## GOAL OF THE EXERCISE:
Before copying, set the pictures aside; then repeat every line below verbatim.
#### DATA SHOWN
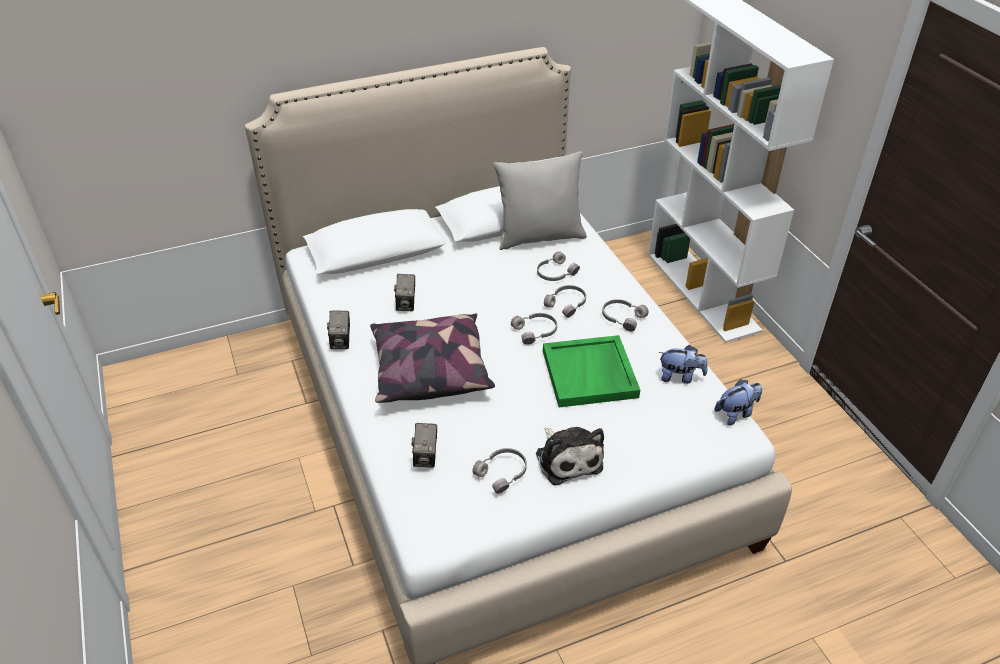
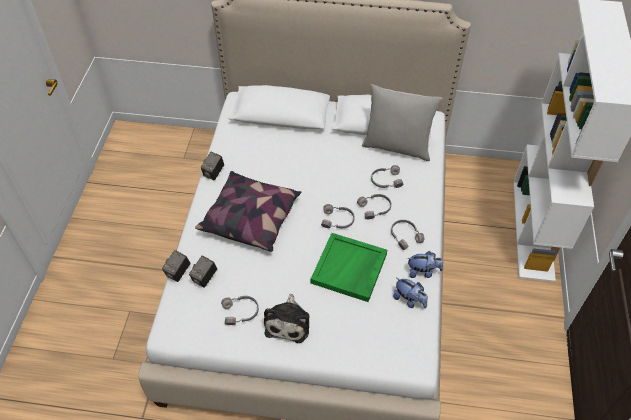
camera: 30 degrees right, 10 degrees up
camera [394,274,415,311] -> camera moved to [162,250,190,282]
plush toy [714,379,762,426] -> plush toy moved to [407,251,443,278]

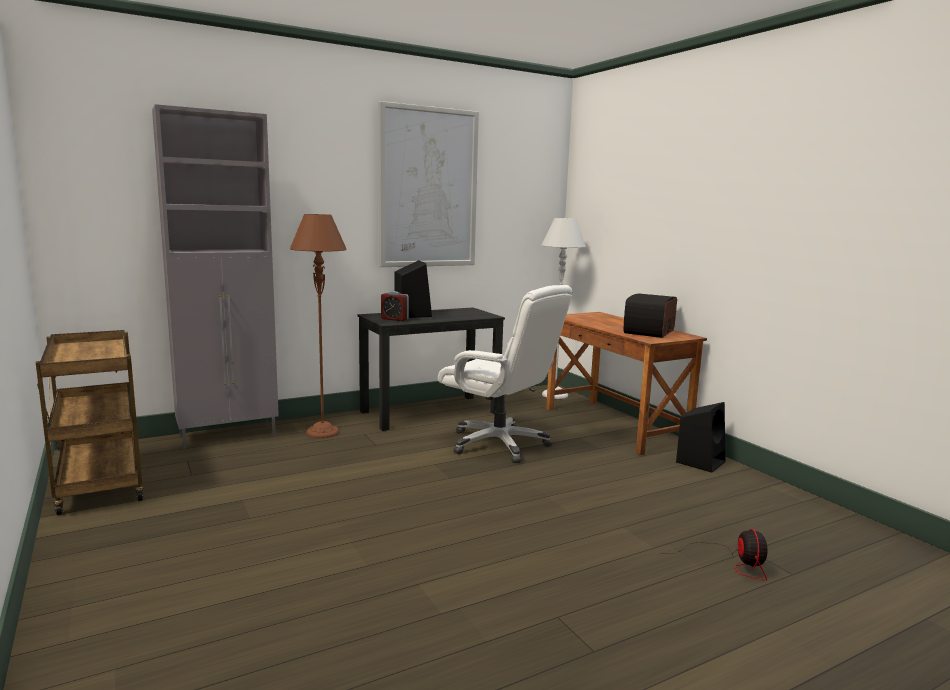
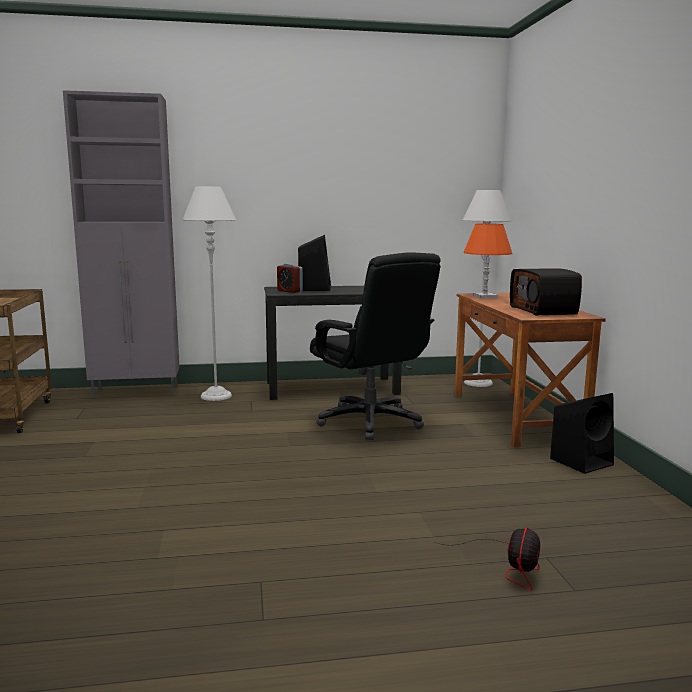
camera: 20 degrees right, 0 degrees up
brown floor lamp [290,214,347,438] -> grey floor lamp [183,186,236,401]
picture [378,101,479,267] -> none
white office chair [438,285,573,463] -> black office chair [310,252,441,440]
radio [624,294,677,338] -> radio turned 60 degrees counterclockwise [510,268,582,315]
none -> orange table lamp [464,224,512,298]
########
## EXERCISE ANSWER:
camera: 30 degrees right, 10 degrees up
camera [394,274,415,311] -> camera moved to [162,250,190,282]
plush toy [714,379,762,426] -> plush toy moved to [407,251,443,278]

camera: 20 degrees right, 0 degrees up
brown floor lamp [290,214,347,438] -> grey floor lamp [183,186,236,401]
picture [378,101,479,267] -> none
white office chair [438,285,573,463] -> black office chair [310,252,441,440]
radio [624,294,677,338] -> radio turned 60 degrees counterclockwise [510,268,582,315]
none -> orange table lamp [464,224,512,298]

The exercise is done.